Economic Policy Institute research says in 1979 teachers made 7% less than similarly educated peers, but in 2022 that pay gap has grown to 23% – a record high.

Citing 300,000 public education vacancies nationwide, EPI president Heidi Shierholz said the issue boils down to two factors. “What’s happening,” said Shierholz, “is that it’s becoming more and more difficult to find teachers and other education personnel who will take those jobs under current working conditions and at current wages.”

In addition to schools having to do more work with fewer people, teacher turnover is expensive – with recruitment, hiring, and training estimated to cost between $9,000 and $21,000 per teacher.
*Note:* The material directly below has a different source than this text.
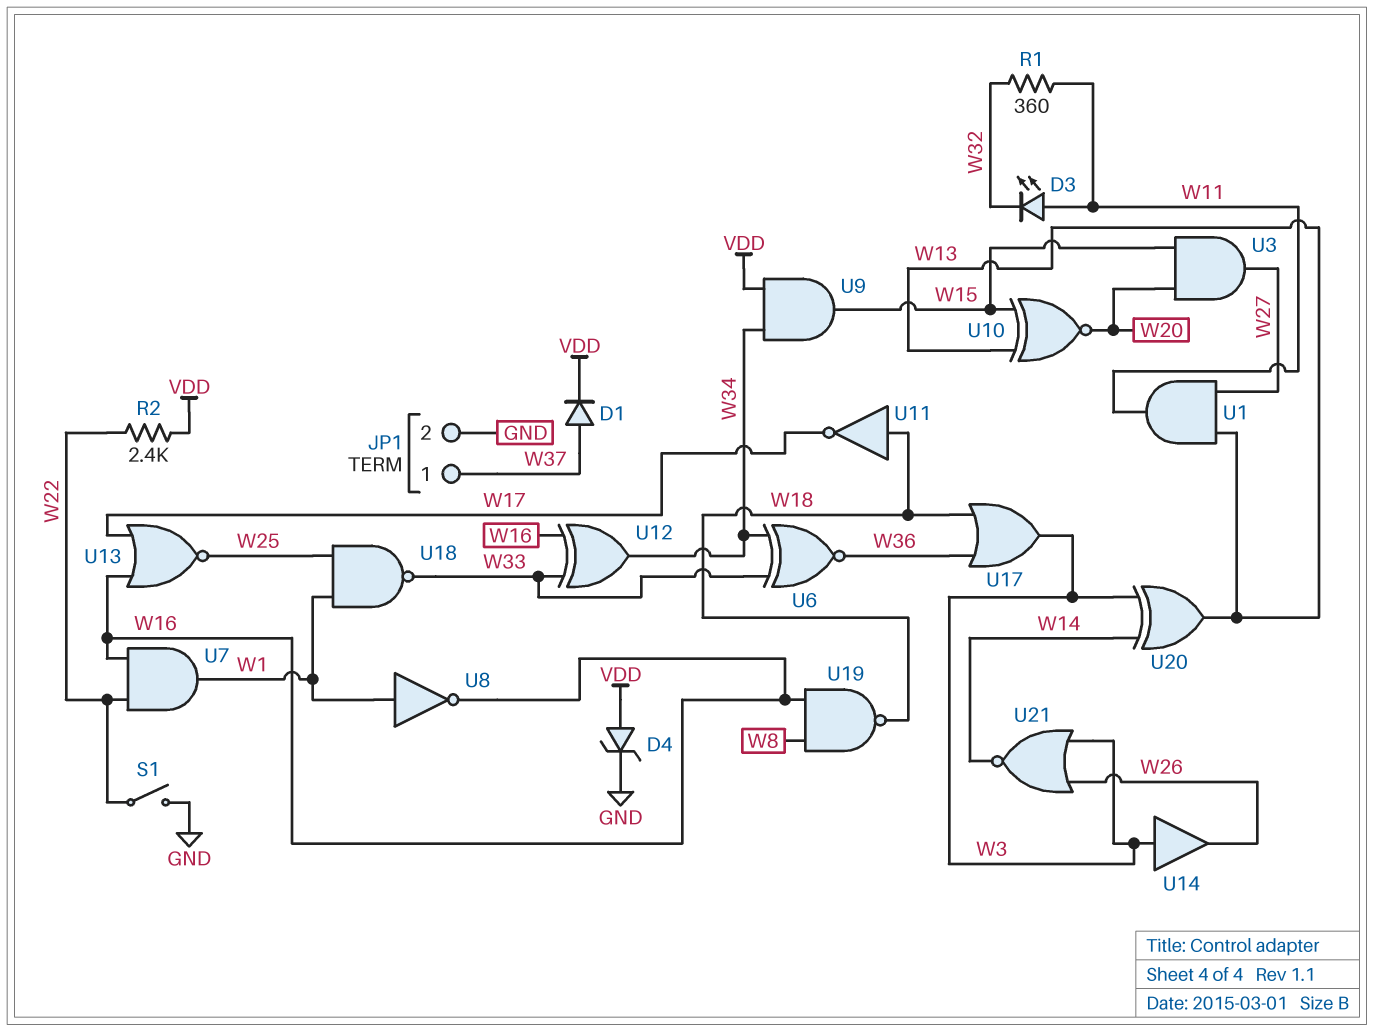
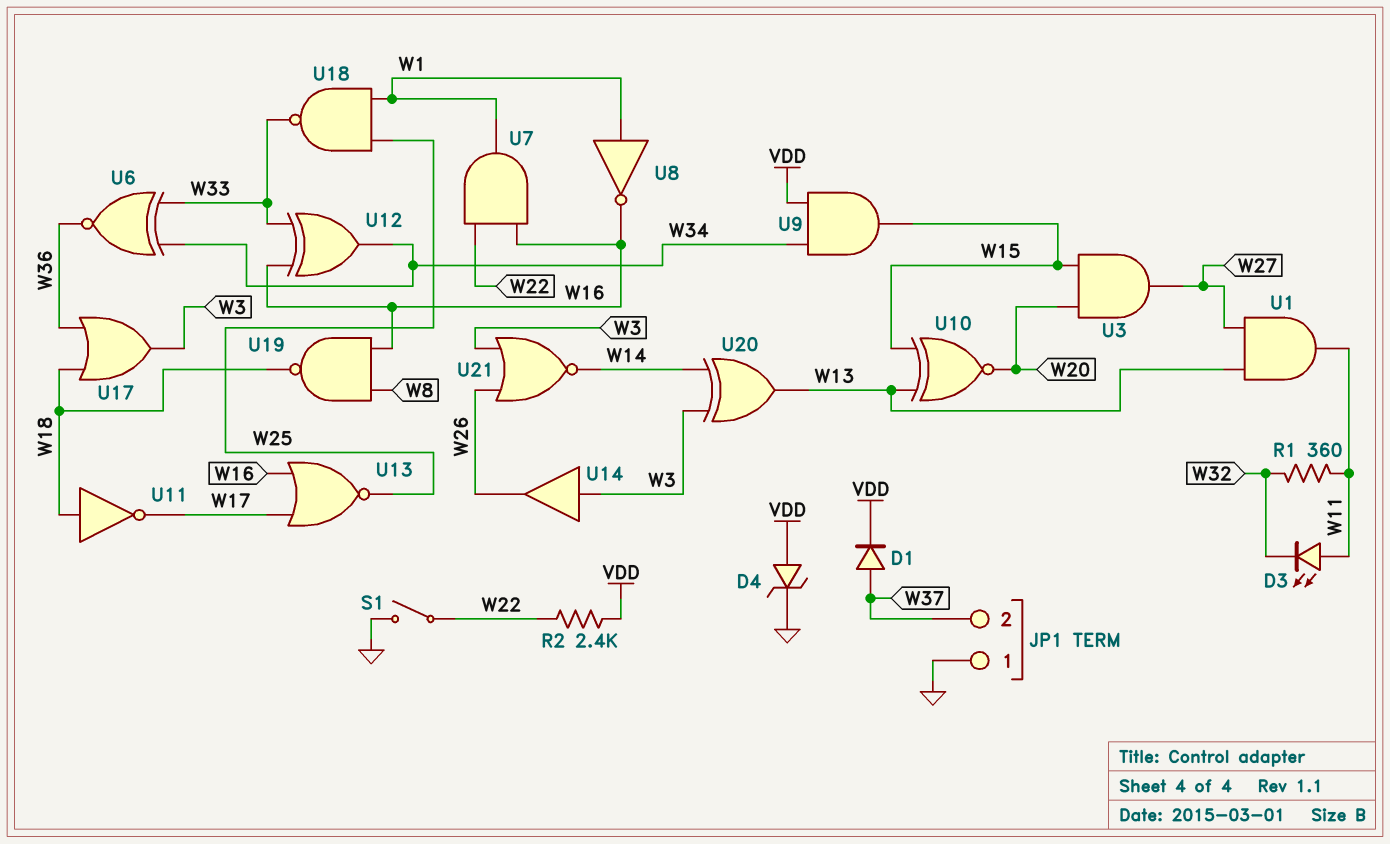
JP1 pin 1: W37 -> GND
JP1 pin 2: GND -> W37

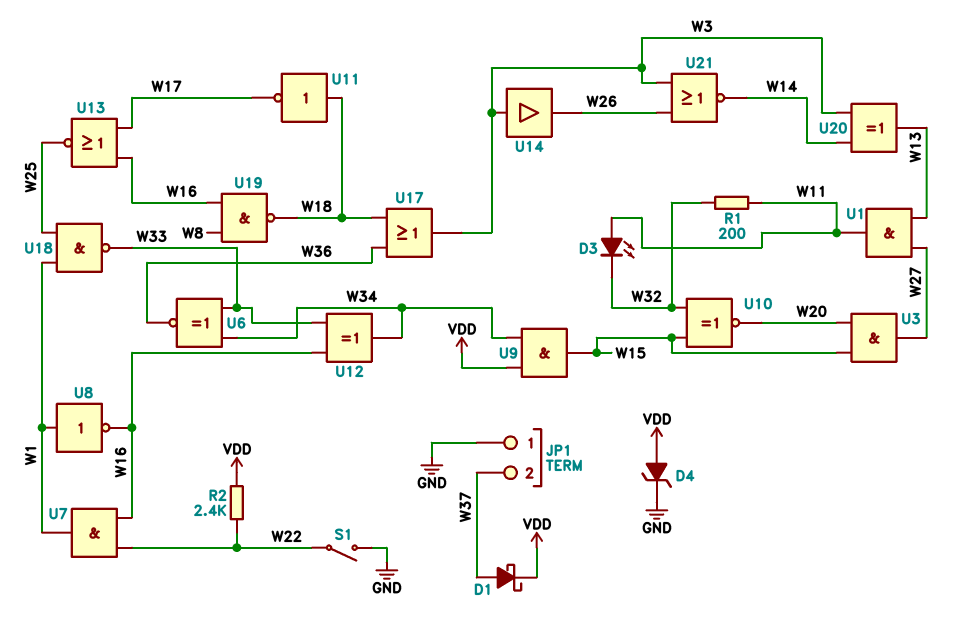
D1: diode (A W37, K VDD) -> schottky (A W37, K VDD)
R1: 360 (W11, W32) -> 200 (W11, W32)
U10: XNOR (in W13, in W15, out W20) -> XNOR (in W15, in W32, out W20)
The teacher shortage has been growing for years prior to COVID, as the completion rate in Missouri teacher preparation programs both alternative and traditional has declined by 31% since 2012.

The American Federation of Teachers released a report in July that outlined policies to fix the teacher shortage.

The recommendations include reducing the focus on standardized testing, reducing paperwork, lowering class size, in addition to providing living wages for teachers and paraprofessionals.

AFT President Randi Weingarten said while the profession was never well paid, the joys of teaching once outweighed the negatives. “What we used to have,” said Weingarten, “is a lot more intrinsic joy about teaching and learning, and a lot of that changed in the no child left behind, no test was bad kind of process, that made us fixating on tests as opposed to fixating on children.”

The Learning Policy Institute reports that in Finland and Singapore around 4% of teachers leave the profession annually – mainly to retire – while the teacher attrition rate in the U.S. is about 8% per year, with two-thirds leaving for reasons other than retirement.

The report says the teacher attrition rate was around 5% in the 1990s.